The divestment movement now well underway is focused primarily on the 25 percent of this stranded asset issue owned by public companies. (See Rockefeller Brothers Fund historic decision to divest.) Exxon, the successor company to John D. Rockefeller’s Standard Oil, has responded to the Rockefeller decision with a statement about their concern for those facing energy poverty.Touching.

But the real question is the largest and most complex geopolitical challenge of all time: how can we restrain the exploitation of existing proved fossil fuel reserves, not only those controlled by the Exxon’s of the world, but even more difficult, the 75 percent of reserves controlled by nation states like Mexico (and Saudi Arabia, Iraq, Iran, Venezuela, Canada, and Russia just for starters) whose economies (and social cohesion) are currently highly dependent upon the continued sale of oil and gas?

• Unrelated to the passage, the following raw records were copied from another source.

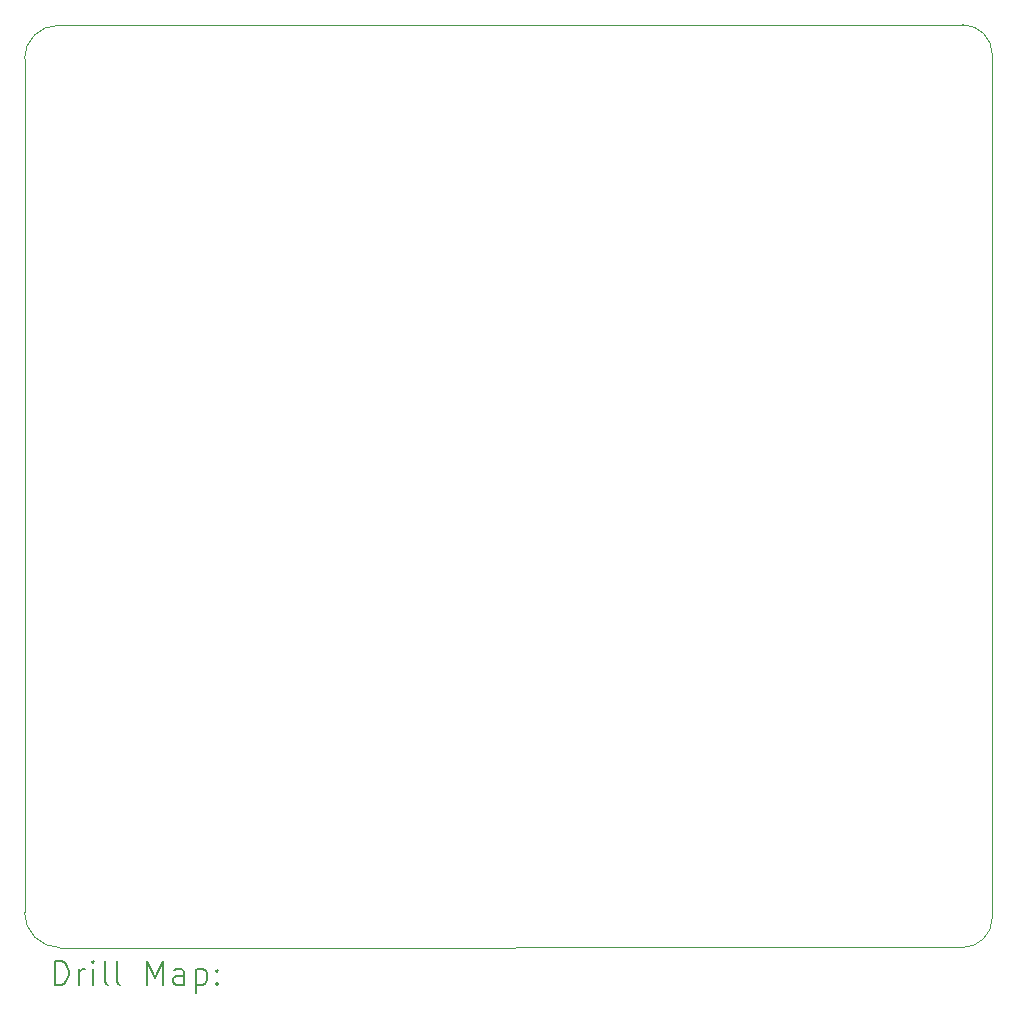
<source format=gbr>
%TF.GenerationSoftware,KiCad,Pcbnew,8.0.8*%
%TF.CreationDate,2025-04-14T10:59:12+01:00*%
%TF.ProjectId,Bat-mon_v1,4261742d-6d6f-46e5-9f76-312e6b696361,rev?*%
%TF.SameCoordinates,Original*%
%TF.FileFunction,Drillmap*%
%TF.FilePolarity,Positive*%
%FSLAX45Y45*%
G04 Gerber Fmt 4.5, Leading zero omitted, Abs format (unit mm)*
G04 Created by KiCad (PCBNEW 8.0.8) date 2025-04-14 10:59:12*
%MOMM*%
%LPD*%
G01*
G04 APERTURE LIST*
%ADD10C,0.050000*%
%ADD11C,0.200000*%
G04 APERTURE END LIST*
D10*
X10354896Y-10029896D02*
G75*
G02*
X10104896Y-10279896I-250006J6D01*
G01*
X2161673Y-9981673D02*
X2161673Y-2756673D01*
X2461673Y-10281673D02*
G75*
G02*
X2161672Y-9981673I0J300001D01*
G01*
X10354896Y-10029896D02*
X10356041Y-2718560D01*
X2161673Y-2756673D02*
G75*
G02*
X2444548Y-2473798I282875J0D01*
G01*
X2461673Y-10281673D02*
X10104896Y-10279896D01*
X2444548Y-2473798D02*
X10104265Y-2468554D01*
X10104265Y-2468554D02*
G75*
G02*
X10356050Y-2718560I6J-251786D01*
G01*
D11*
X2419949Y-10595656D02*
X2419949Y-10395656D01*
X2419949Y-10395656D02*
X2467568Y-10395656D01*
X2467568Y-10395656D02*
X2496140Y-10405180D01*
X2496140Y-10405180D02*
X2515188Y-10424228D01*
X2515188Y-10424228D02*
X2524711Y-10443275D01*
X2524711Y-10443275D02*
X2534235Y-10481371D01*
X2534235Y-10481371D02*
X2534235Y-10509942D01*
X2534235Y-10509942D02*
X2524711Y-10548037D01*
X2524711Y-10548037D02*
X2515188Y-10567085D01*
X2515188Y-10567085D02*
X2496140Y-10586133D01*
X2496140Y-10586133D02*
X2467568Y-10595656D01*
X2467568Y-10595656D02*
X2419949Y-10595656D01*
X2619949Y-10595656D02*
X2619949Y-10462323D01*
X2619949Y-10500418D02*
X2629473Y-10481371D01*
X2629473Y-10481371D02*
X2638997Y-10471847D01*
X2638997Y-10471847D02*
X2658045Y-10462323D01*
X2658045Y-10462323D02*
X2677092Y-10462323D01*
X2743759Y-10595656D02*
X2743759Y-10462323D01*
X2743759Y-10395656D02*
X2734235Y-10405180D01*
X2734235Y-10405180D02*
X2743759Y-10414704D01*
X2743759Y-10414704D02*
X2753283Y-10405180D01*
X2753283Y-10405180D02*
X2743759Y-10395656D01*
X2743759Y-10395656D02*
X2743759Y-10414704D01*
X2867568Y-10595656D02*
X2848521Y-10586133D01*
X2848521Y-10586133D02*
X2838997Y-10567085D01*
X2838997Y-10567085D02*
X2838997Y-10395656D01*
X2972330Y-10595656D02*
X2953283Y-10586133D01*
X2953283Y-10586133D02*
X2943759Y-10567085D01*
X2943759Y-10567085D02*
X2943759Y-10395656D01*
X3200902Y-10595656D02*
X3200902Y-10395656D01*
X3200902Y-10395656D02*
X3267568Y-10538514D01*
X3267568Y-10538514D02*
X3334235Y-10395656D01*
X3334235Y-10395656D02*
X3334235Y-10595656D01*
X3515187Y-10595656D02*
X3515187Y-10490895D01*
X3515187Y-10490895D02*
X3505664Y-10471847D01*
X3505664Y-10471847D02*
X3486616Y-10462323D01*
X3486616Y-10462323D02*
X3448521Y-10462323D01*
X3448521Y-10462323D02*
X3429473Y-10471847D01*
X3515187Y-10586133D02*
X3496140Y-10595656D01*
X3496140Y-10595656D02*
X3448521Y-10595656D01*
X3448521Y-10595656D02*
X3429473Y-10586133D01*
X3429473Y-10586133D02*
X3419949Y-10567085D01*
X3419949Y-10567085D02*
X3419949Y-10548037D01*
X3419949Y-10548037D02*
X3429473Y-10528990D01*
X3429473Y-10528990D02*
X3448521Y-10519466D01*
X3448521Y-10519466D02*
X3496140Y-10519466D01*
X3496140Y-10519466D02*
X3515187Y-10509942D01*
X3610426Y-10462323D02*
X3610426Y-10662323D01*
X3610426Y-10471847D02*
X3629473Y-10462323D01*
X3629473Y-10462323D02*
X3667568Y-10462323D01*
X3667568Y-10462323D02*
X3686616Y-10471847D01*
X3686616Y-10471847D02*
X3696140Y-10481371D01*
X3696140Y-10481371D02*
X3705664Y-10500418D01*
X3705664Y-10500418D02*
X3705664Y-10557561D01*
X3705664Y-10557561D02*
X3696140Y-10576609D01*
X3696140Y-10576609D02*
X3686616Y-10586133D01*
X3686616Y-10586133D02*
X3667568Y-10595656D01*
X3667568Y-10595656D02*
X3629473Y-10595656D01*
X3629473Y-10595656D02*
X3610426Y-10586133D01*
X3791378Y-10576609D02*
X3800902Y-10586133D01*
X3800902Y-10586133D02*
X3791378Y-10595656D01*
X3791378Y-10595656D02*
X3781854Y-10586133D01*
X3781854Y-10586133D02*
X3791378Y-10576609D01*
X3791378Y-10576609D02*
X3791378Y-10595656D01*
X3791378Y-10471847D02*
X3800902Y-10481371D01*
X3800902Y-10481371D02*
X3791378Y-10490895D01*
X3791378Y-10490895D02*
X3781854Y-10481371D01*
X3781854Y-10481371D02*
X3791378Y-10471847D01*
X3791378Y-10471847D02*
X3791378Y-10490895D01*
M02*

</source>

I was privileged to address the attendees at the Annual Meeting on “Financing the Energy Transition.” In my speech, I addressed three interconnected monumental challenges:

  • Mobilizing the estimated $44 trillion (that’s Trillion with a “T”) of investment required between now and 2050 for renewable energy technologies and critical energy efficiency, (see the International Energy Agency’s recent report);
  • The $20 trillion stranded asset challenge referred to above; and
  • The overarching context of limits to growth, which implies a corollary limits to investment a challenge no economic system has ever had to contemplate.

Jane Jacobs once said, “it’s not how big you grow, it’s how you grow big.”

As we reflect on the prescience of the Club of Rome’s seminal work on limits to growth, nothing could be more important at this pivotal moment in time. Future growth and development, beginning with the energy system that fuels it, and the business models that define its qualities, will need to evolve as living systems have done over billions of years, to more intricate, regenerative systems.

Watch for the Club of Rome’s next act, shifting from prescient diagnosis to a search for genuine solutions, rooted in a systemic level understanding of the forces at play. We can say for sure that there are limits to mindless growth. Regenerative economies nurture mindful growth and development. This is the future we had better embrace.